Ability of capital rule

There are ways that can enhance the ability of minimum capital rule to protect creditors. One way is by imitating the minimum capital adequacy ratios used for banks who are requested to have an equity capital ratio in proportion to their risk-weighted assets. However, this option is not economical since the efforts to design, set, monitor and enforce a minimum capital that changes with each company`s risk exposure would be huge. In addition, the estimation of the appropriate level of capitalization will be difficult and it involves a lot of subjective decisions9. Another way is to increase the minimum capital required or by linking it to some inflation measure. However, this method will inhibit entrepreneurship as it will increase the price for limited liability without solving other shortcomings of the minimum capital rule such as it will be long gone at the time the company file for bankruptcy.

Conclusion

In conclusion, the company act 2006 imposes a minimum capital for public companies to meet. The aim for usch rule is to provide creditor protection by obliging owners to contribute to the business from their own money and to ensure that companies operating a hazardous activity will not be undercapitalized. However, upon careful analysis, the minimum capital rule does not provide adequate protection to creditors. The amount set is arbitrarily fixed. It is not linked to the company`s financial needs (based on its risk profile) nor it is linked to an inflation index.

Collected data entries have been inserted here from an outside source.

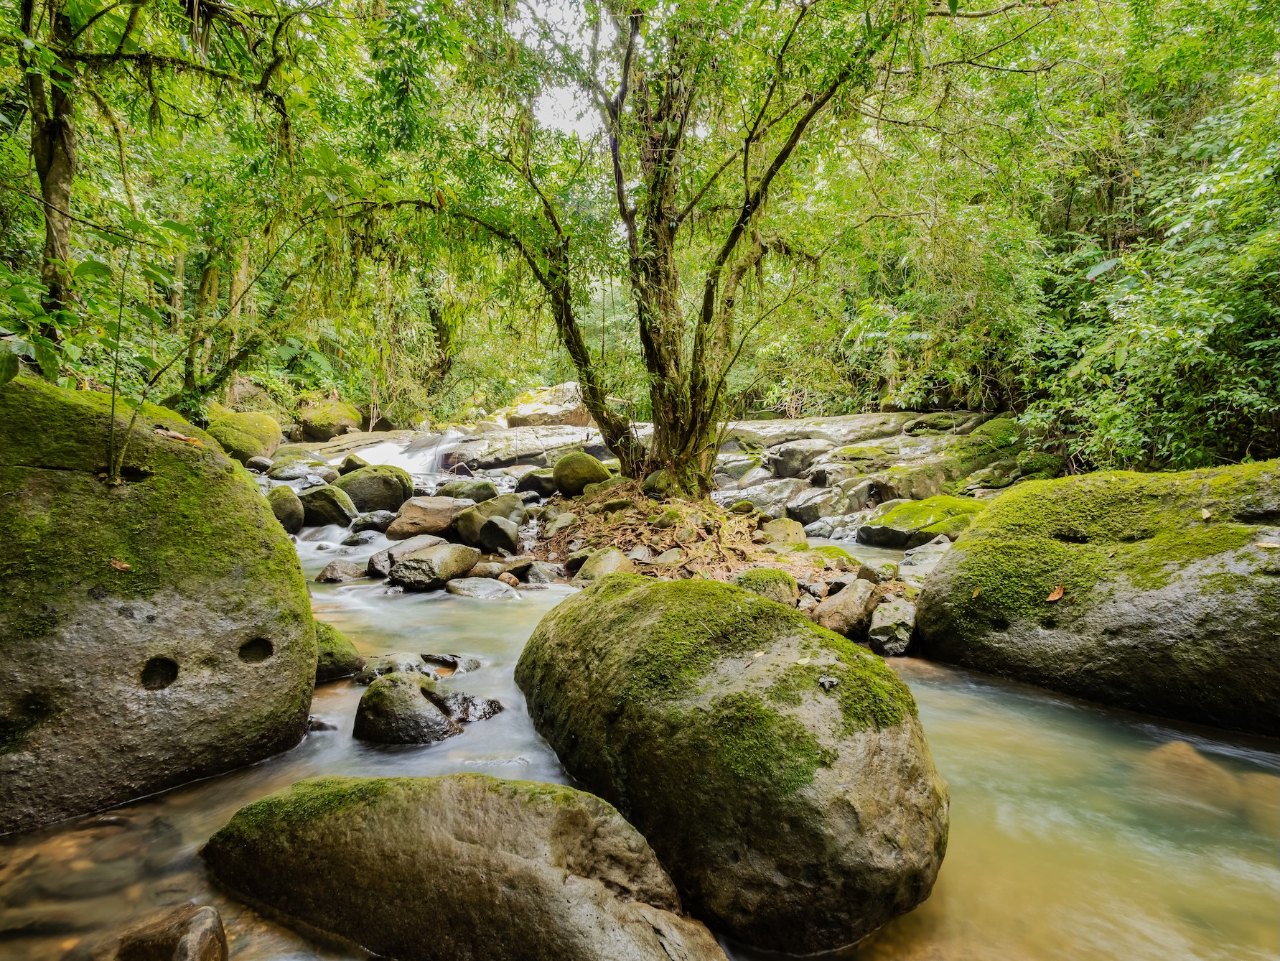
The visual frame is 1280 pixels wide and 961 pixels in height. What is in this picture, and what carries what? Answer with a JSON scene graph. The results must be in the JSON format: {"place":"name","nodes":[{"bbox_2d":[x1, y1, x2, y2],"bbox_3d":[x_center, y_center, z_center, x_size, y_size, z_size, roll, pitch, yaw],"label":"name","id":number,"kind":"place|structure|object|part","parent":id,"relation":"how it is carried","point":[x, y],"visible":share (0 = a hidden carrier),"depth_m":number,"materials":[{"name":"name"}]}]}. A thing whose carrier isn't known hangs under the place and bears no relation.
{"place":"outdoors","nodes":[
{"label":"outdoors","id":0,"kind":"place"},
{"bbox_2d":[346,433,448,477],"label":"waterfall","id":1,"kind":"structure","parent":0,"point":[406,461],"materials":[{"name":"white liquid"}]},
{"bbox_2d":[507,0,615,137],"label":"sky","id":2,"kind":"structure","parent":0,"point":[549,103],"materials":[{"name":"white"}]},
{"bbox_2d":[0,491,1279,960],"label":"stream","id":3,"kind":"structure","parent":0,"point":[420,601],"materials":[{"name":"liquid"}]},
{"bbox_2d":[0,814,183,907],"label":"submerged rock","id":4,"kind":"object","parent":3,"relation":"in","point":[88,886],"visible":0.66,"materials":[{"name":"brown stone"}]},
{"bbox_2d":[0,376,318,833],"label":"large boulder","id":5,"kind":"object","parent":3,"relation":"in","point":[51,485],"visible":0.96,"depth_m":3.40,"materials":[{"name":"stone"}]},
{"bbox_2d":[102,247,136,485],"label":"sapling","id":6,"kind":"object","parent":5,"relation":"on","point":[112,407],"visible":0.99,"depth_m":3.62,"materials":[{"name":"plant"}]},
{"bbox_2d":[108,557,131,570],"bbox_3d":[-2.124,0.342,3.445,0.107,0.032,0.086,3,5,33],"label":"leaf","id":7,"kind":"object","parent":5,"relation":"on","point":[123,566],"visible":0.95,"depth_m":3.43,"materials":[{"name":"brown plant"}]},
{"bbox_2d":[156,427,203,444],"bbox_3d":[-2.217,-0.215,4.053,0.231,0.079,0.204,3,5,32],"label":"fallen leaf","id":8,"kind":"object","parent":5,"relation":"on","point":[181,437],"visible":0.83,"depth_m":4.00,"materials":[{"name":"brown plant"}]},
{"bbox_2d":[114,903,228,960],"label":"rock","id":9,"kind":"object","parent":3,"relation":"in","point":[197,932],"visible":1,"depth_m":2.32,"materials":[{"name":"stone"}]},
{"bbox_2d":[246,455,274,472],"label":"rock","id":10,"kind":"object","parent":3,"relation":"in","point":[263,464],"visible":0.85,"depth_m":13.31,"materials":[{"name":"grey stone"}]},
{"bbox_2d":[264,485,305,532],"bbox_3d":[-4.162,0.366,9.745,0.513,0.576,0.590,0,4,-2],"label":"rock","id":11,"kind":"object","parent":3,"relation":"in","point":[284,504],"visible":0.65,"depth_m":9.59,"materials":[{"name":"green stone"}]},
{"bbox_2d":[267,452,325,479],"bbox_3d":[-5.857,-0.154,14.391,1.020,0.561,0.991,3,5,34],"label":"rock","id":12,"kind":"object","parent":3,"relation":"in","point":[284,472],"visible":0.82,"depth_m":14.06,"materials":[{"name":"grey stone"}]},
{"bbox_2d":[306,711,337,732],"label":"rock","id":13,"kind":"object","parent":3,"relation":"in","point":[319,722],"visible":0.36,"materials":[{"name":"stone"}]},
{"bbox_2d":[299,483,356,527],"bbox_3d":[-3.963,0.355,10.581,0.761,0.592,0.749,0,4,-2],"label":"rock","id":14,"kind":"object","parent":3,"relation":"in","point":[343,512],"visible":0.82,"depth_m":10.36,"materials":[{"name":"stone"}]},
{"bbox_2d":[313,619,361,682],"bbox_3d":[-1.963,1.061,5.072,0.554,0.395,0.577,0,4,-2],"label":"rock","id":15,"kind":"object","parent":3,"relation":"in","point":[340,655],"visible":0.4,"depth_m":4.98,"materials":[{"name":"green stone"}]},
{"bbox_2d":[315,557,366,582],"bbox_3d":[-2.736,0.864,7.766,0.505,0.260,0.450,3,5,35],"label":"rock","id":16,"kind":"object","parent":3,"relation":"in","point":[332,574],"visible":0.84,"depth_m":7.64,"materials":[{"name":"grey stone"}]},
{"bbox_2d":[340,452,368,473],"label":"rock","id":17,"kind":"object","parent":3,"relation":"in","point":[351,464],"visible":0.63,"depth_m":13.46,"materials":[{"name":"stone"}]},
{"bbox_2d":[348,509,394,533],"bbox_3d":[-3.216,0.529,10.201,0.619,0.329,0.551,2,5,30],"label":"rock","id":18,"kind":"object","parent":3,"relation":"in","point":[375,525],"visible":0.85,"depth_m":10.01,"materials":[{"name":"grey stone"}]},
{"bbox_2d":[333,463,413,513],"bbox_3d":[-3.740,0.169,11.686,1.138,0.757,1.056,0,4,-2],"label":"mossy rock","id":19,"kind":"object","parent":3,"relation":"in","point":[385,488],"visible":0.79,"depth_m":11.37,"materials":[{"name":"green stone"}]},
{"bbox_2d":[358,651,435,683],"bbox_3d":[-1.444,1.145,4.975,0.464,0.219,0.405,0,4,-2],"label":"rock","id":20,"kind":"object","parent":3,"relation":"in","point":[382,665],"visible":0.51,"depth_m":4.91,"materials":[{"name":"grey stone"}]},
{"bbox_2d":[368,535,440,577],"bbox_3d":[-2.213,0.755,8.030,0.635,0.396,0.738,4,6,45],"label":"rock","id":21,"kind":"object","parent":3,"relation":"in","point":[375,563],"visible":0.57,"depth_m":7.84,"materials":[{"name":"grey stone"}]},
{"bbox_2d":[354,669,461,744],"bbox_3d":[-1.152,1.207,4.243,0.572,0.445,0.549,0,4,-2],"label":"rock","id":22,"kind":"object","parent":3,"relation":"in","point":[433,708],"visible":0.92,"depth_m":4.09,"materials":[{"name":"stone"}]},
{"bbox_2d":[385,495,469,540],"bbox_3d":[-2.438,0.465,9.747,0.884,0.497,0.931,4,6,43],"label":"rock","id":23,"kind":"object","parent":3,"relation":"in","point":[449,512],"visible":0.81,"depth_m":9.43,"materials":[{"name":"stone"}]},
{"bbox_2d":[389,539,482,590],"bbox_3d":[-1.879,0.780,7.716,0.717,0.440,0.856,2,5,29],"label":"rock","id":24,"kind":"object","parent":3,"relation":"in","point":[406,563],"visible":0.97,"depth_m":7.45,"materials":[{"name":"grey stone"}]},
{"bbox_2d":[419,651,480,674],"bbox_3d":[-1.178,1.161,5.169,0.442,0.182,0.376,0,4,-2],"label":"rock","id":25,"kind":"object","parent":3,"relation":"in","point":[444,657],"visible":0.69,"depth_m":5.14,"materials":[{"name":"grey stone"}]},
{"bbox_2d":[199,771,727,960],"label":"boulder","id":26,"kind":"object","parent":3,"relation":"in","point":[459,851],"visible":0.98,"depth_m":2.45,"materials":[{"name":"stone"}]},
{"bbox_2d":[435,478,500,504],"bbox_3d":[-2.446,0.216,11.880,0.900,0.490,0.778,2,5,29],"label":"rock","id":27,"kind":"object","parent":3,"relation":"in","point":[475,488],"visible":0.71,"depth_m":11.64,"materials":[{"name":"stone"}]},
{"bbox_2d":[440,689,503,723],"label":"rock","id":28,"kind":"object","parent":3,"relation":"in","point":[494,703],"visible":0.51,"depth_m":4.31,"materials":[{"name":"stone"}]},
{"bbox_2d":[443,576,519,599],"bbox_3d":[-1.353,0.971,7.235,0.731,0.220,0.515,2,4,21],"label":"rock","id":29,"kind":"object","parent":3,"relation":"in","point":[459,587],"visible":0.93,"depth_m":7.12,"materials":[{"name":"grey stone"}]},
{"bbox_2d":[451,497,523,546],"bbox_3d":[-1.690,0.459,9.319,0.785,0.596,0.782,4,6,43],"label":"rock","id":30,"kind":"object","parent":3,"relation":"in","point":[486,512],"visible":0.73,"depth_m":9.06,"materials":[{"name":"grey stone"}]},
{"bbox_2d":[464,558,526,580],"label":"rock","id":31,"kind":"object","parent":3,"relation":"in","point":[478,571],"visible":0.82,"depth_m":7.65,"materials":[{"name":"grey stone"}]},
{"bbox_2d":[475,515,519,553],"bbox_3d":[-1.468,0.578,8.704,0.428,0.408,0.485,0,4,-2],"label":"rock","id":32,"kind":"object","parent":3,"relation":"in","point":[499,525],"visible":0.98,"depth_m":8.55,"materials":[{"name":"grey stone"}]},
{"bbox_2d":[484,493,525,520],"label":"rock","id":33,"kind":"object","parent":3,"relation":"in","point":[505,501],"visible":0.58,"depth_m":9.75,"materials":[{"name":"grey stone"}]},
{"bbox_2d":[514,468,557,495],"bbox_3d":[-1.451,0.060,12.711,0.821,0.478,0.742,2,5,28],"label":"rock","id":34,"kind":"object","parent":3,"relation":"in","point":[531,485],"visible":0.74,"depth_m":12.43,"materials":[{"name":"grey stone"}]},
{"bbox_2d":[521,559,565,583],"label":"rock","id":35,"kind":"object","parent":3,"relation":"in","point":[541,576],"visible":0.85,"depth_m":7.43,"materials":[{"name":"grey stone"}]},
{"bbox_2d":[514,569,951,955],"bbox_3d":[0.275,1.020,3.552,1.282,1.258,2.376,-2,5,-22],"label":"boulder","id":36,"kind":"object","parent":3,"relation":"in","point":[652,606],"visible":0.94,"depth_m":2.69,"materials":[{"name":"green stone"}]},
{"bbox_2d":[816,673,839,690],"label":"leaf","id":37,"kind":"object","parent":36,"relation":"on","point":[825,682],"visible":0.98,"depth_m":2.86,"materials":[{"name":"grey plant"}]},
{"bbox_2d":[785,483,864,523],"bbox_3d":[2.438,0.335,10.934,1.040,0.535,0.948,-3,5,-35],"label":"rock","id":38,"kind":"object","parent":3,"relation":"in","point":[804,510],"visible":0.92,"depth_m":10.58,"materials":[{"name":"grey stone"}]},
{"bbox_2d":[809,578,880,638],"bbox_3d":[1.464,0.916,5.904,0.577,0.430,0.544,-4,6,-43],"label":"rock","id":39,"kind":"object","parent":3,"relation":"in","point":[857,606],"visible":0.84,"depth_m":5.71,"materials":[{"name":"brown stone"}]},
{"bbox_2d":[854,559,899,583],"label":"rock","id":40,"kind":"object","parent":3,"relation":"in","point":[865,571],"visible":0.8,"depth_m":6.83,"materials":[{"name":"grey stone"}]},
{"bbox_2d":[866,593,917,655],"bbox_3d":[1.746,1.016,5.725,0.395,0.410,0.554,1,4,15],"label":"rock","id":41,"kind":"object","parent":3,"relation":"in","point":[891,619],"visible":0.81,"depth_m":5.57,"materials":[{"name":"grey stone"}]},
{"bbox_2d":[856,495,984,547],"bbox_3d":[3.244,0.512,9.289,1.583,0.597,1.294,0,4,-2],"label":"mossy rock","id":42,"kind":"object","parent":3,"relation":"in","point":[904,522],"visible":0.76,"depth_m":8.99,"materials":[{"name":"green stone"}]},
{"bbox_2d":[900,535,953,581],"bbox_3d":[2.531,0.714,7.081,0.606,0.413,0.643,3,5,39],"label":"rock","id":43,"kind":"object","parent":3,"relation":"in","point":[942,544],"visible":0.55,"depth_m":7.00,"materials":[{"name":"grey stone"}]},
{"bbox_2d":[915,461,1279,736],"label":"boulder","id":44,"kind":"object","parent":3,"relation":"in","point":[1172,598],"visible":0.93,"depth_m":4.44,"materials":[{"name":"stone"}]},
{"bbox_2d":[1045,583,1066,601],"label":"leaf","id":45,"kind":"object","parent":44,"relation":"on","point":[1050,598],"visible":0.98,"depth_m":5.03,"materials":[{"name":"brown plant"}]},
{"bbox_2d":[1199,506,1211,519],"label":"leaf","id":46,"kind":"object","parent":44,"relation":"on","point":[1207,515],"visible":0.96,"depth_m":4.58,"materials":[{"name":"beige plant"}]},
{"bbox_2d":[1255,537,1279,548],"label":"leaf","id":47,"kind":"object","parent":44,"relation":"on","point":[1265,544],"visible":0.98,"depth_m":4.06,"materials":[{"name":"brown plant"}]},
{"bbox_2d":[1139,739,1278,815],"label":"submerged rock","id":48,"kind":"object","parent":3,"relation":"in","point":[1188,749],"visible":0.44,"depth_m":3.66,"materials":[{"name":"brown stone"}]},
{"bbox_2d":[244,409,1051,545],"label":"rocky bank","id":49,"kind":"structure","parent":0,"point":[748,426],"materials":[{"name":"stone"}]},
{"bbox_2d":[764,437,828,479],"bbox_3d":[2.609,-0.302,13.604,1.120,0.709,1.080,-3,5,-32],"label":"rock","id":50,"kind":"object","parent":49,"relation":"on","point":[796,459],"visible":0.89,"depth_m":13.22,"materials":[{"name":"grey stone"}]},
{"bbox_2d":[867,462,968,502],"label":"mossy rock","id":51,"kind":"object","parent":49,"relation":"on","point":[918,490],"visible":0.72,"depth_m":11.26,"materials":[{"name":"stone"}]},
{"bbox_2d":[940,414,1031,480],"bbox_3d":[5.223,-0.351,12.634,1.864,1.150,1.753,0,4,-2],"label":"mossy rock","id":52,"kind":"object","parent":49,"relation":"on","point":[997,423],"visible":0.62,"depth_m":12.20,"materials":[{"name":"green stone"}]},
{"bbox_2d":[525,484,863,600],"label":"bank","id":53,"kind":"structure","parent":0,"point":[671,574],"materials":[{"name":"brown plant"}]},
{"bbox_2d":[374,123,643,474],"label":"leaning tree","id":54,"kind":"object","parent":53,"relation":"on","point":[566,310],"visible":0.89,"depth_m":9.39,"materials":[{"name":"plant"}]},
{"bbox_2d":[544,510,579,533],"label":"rock","id":55,"kind":"object","parent":53,"relation":"on","point":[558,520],"visible":0.94,"depth_m":8.84,"materials":[{"name":"grey stone"}]},
{"bbox_2d":[552,450,611,494],"bbox_3d":[-0.786,-0.082,11.238,0.763,0.624,0.786,-4,6,-43],"label":"mossy rock","id":56,"kind":"object","parent":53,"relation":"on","point":[563,469],"visible":0.89,"depth_m":10.94,"materials":[{"name":"green"}]},
{"bbox_2d":[571,547,636,583],"bbox_3d":[-0.281,0.780,7.137,0.544,0.406,0.639,0,4,-2],"label":"rock","id":57,"kind":"object","parent":53,"relation":"on","point":[613,563],"visible":0.65,"depth_m":7.00,"materials":[{"name":"stone"}]},
{"bbox_2d":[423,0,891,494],"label":"tree","id":58,"kind":"object","parent":53,"relation":"on","point":[629,54],"visible":0.98,"depth_m":8.13,"materials":[{"name":"plant"}]},
{"label":"tree trunk","id":59,"kind":"part","parent":58,"relation":"part of","materials":[{"name":"brown wood"}]},
{"bbox_2d":[735,567,797,605],"bbox_3d":[0.932,0.818,6.244,0.462,0.333,0.495,0,4,-2],"label":"mossy rock","id":60,"kind":"object","parent":53,"relation":"on","point":[767,582],"visible":0.62,"depth_m":6.12,"materials":[{"name":"green stone"}]},
{"bbox_2d":[759,517,808,547],"bbox_3d":[1.439,0.557,8.407,0.496,0.356,0.532,0,4,-2],"label":"rock","id":61,"kind":"object","parent":53,"relation":"on","point":[782,525],"visible":0.86,"depth_m":8.26,"materials":[{"name":"stone"}]},
{"bbox_2d":[799,544,863,574],"bbox_3d":[1.680,0.735,7.439,0.571,0.318,0.622,0,4,-2],"label":"mossy rock","id":62,"kind":"object","parent":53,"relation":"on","point":[838,553],"visible":0.65,"depth_m":7.30,"materials":[{"name":"green stone"}]},
{"bbox_2d":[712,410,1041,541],"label":"rock ledge","id":63,"kind":"structure","parent":0,"point":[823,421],"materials":[{"name":"grey stone"}]},
{"bbox_2d":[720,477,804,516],"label":"rock","id":64,"kind":"object","parent":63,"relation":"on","point":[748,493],"visible":0.73,"depth_m":11.09,"materials":[{"name":"grey stone"}]},
{"label":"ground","id":65,"kind":"structure","parent":0},
{"bbox_2d":[21,0,81,332],"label":"tree","id":66,"kind":"object","parent":65,"relation":"on","point":[59,130],"visible":0.81,"depth_m":6.34,"materials":[{"name":"plant"}]},
{"bbox_2d":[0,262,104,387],"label":"shrub","id":67,"kind":"object","parent":65,"relation":"on","point":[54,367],"visible":0.88,"depth_m":4.56,"materials":[{"name":"green plant"}]},
{"bbox_2d":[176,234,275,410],"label":"tree","id":68,"kind":"object","parent":65,"relation":"on","point":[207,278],"visible":0.65,"depth_m":12.76,"materials":[{"name":"green plant"}]},
{"bbox_2d":[206,409,282,461],"bbox_3d":[-6.630,-0.690,14.069,1.220,0.944,1.448,0,4,-2],"label":"mossy rock","id":69,"kind":"object","parent":65,"relation":"on","point":[245,428],"visible":0.74,"depth_m":13.64,"materials":[{"name":"green"}]},
{"bbox_2d":[297,397,366,439],"bbox_3d":[-7.526,-1.406,20.613,1.587,1.220,1.809,0,4,-2],"label":"mossy rock","id":70,"kind":"object","parent":65,"relation":"on","point":[340,410],"visible":0.8,"depth_m":19.98,"materials":[{"name":"stone"}]},
{"bbox_2d":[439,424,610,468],"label":"rock","id":71,"kind":"object","parent":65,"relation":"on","point":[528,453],"visible":0.73,"depth_m":16.44,"materials":[{"name":"grey stone"}]},
{"bbox_2d":[501,381,588,427],"bbox_3d":[-2.178,-1.680,20.876,2.361,1.391,2.435,0,4,-2],"label":"boulder","id":72,"kind":"object","parent":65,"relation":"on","point":[552,391],"visible":0.74,"depth_m":20.17,"materials":[{"name":"beige stone"}]},
{"bbox_2d":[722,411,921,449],"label":"rock","id":73,"kind":"object","parent":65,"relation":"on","point":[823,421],"visible":0.65,"depth_m":15.86,"materials":[{"name":"grey stone"}]},
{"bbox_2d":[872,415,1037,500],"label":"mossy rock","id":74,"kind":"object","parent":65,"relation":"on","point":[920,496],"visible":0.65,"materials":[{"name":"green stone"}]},
{"bbox_2d":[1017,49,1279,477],"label":"shrub","id":75,"kind":"object","parent":65,"relation":"on","point":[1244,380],"visible":0.85,"depth_m":7.84,"materials":[{"name":"green plant"}]}
]}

Moreover, the minimum capital requirement is used to purchase equipment that depreciates or to finance working capital and it will be long gone when the company becomes insolvent. Minimum capital rules could be made to have a significant impact. One method is to imitate the minimum capital adequacy ratios used in the banking and financial center. This method, however, will be costly in terms of finding the appropriate capitalization for each enterprise and in terms of monitoring and enforcing companies to top up (although monitoring and enforcing could be assigned to creditors). The second method is to increase the amount of minimum capital or to link it to an inflation index but this will not overcome the other deficiency of the minimum capital rule.

1 Company Act 2016 S 761-762.
2 Armour, J. (2006). Legal Capital: an Outdated Concept? European Business Organization Law Review, 5–27.
3 Davies, P., & Worthington, S. (2016). Gower Principles of Modern Company Law. UK: Thomson Reuters.
4 Schön, W. (2004 5(3)). The Future of Legal Capital. European Business Organization Law Review, 429–448.
5 Kershaw, D. (2009). Company Law in Context. Oxford University Press.
6 Reinier, K., Armour, J., & Davies, P. (2009). The Anatomy of Corporate Law: A Comparative and Functional Approach. Oxford University Press.
7 Rickford, J. (. (2004, Issue 4). Reforming Capital: Report of the Interdisciplinary Group on Capital Maintenance. European Business Law Review, pp. 919–1027.
8 Armour, J. (2006). Legal Capital: an Outdated Concept? European Business Organization Law Review, 5–27.
9 Grantham, R., & Rickett, C. E. (1998). Corporate Personality in the 20th Century. Hart Publishing.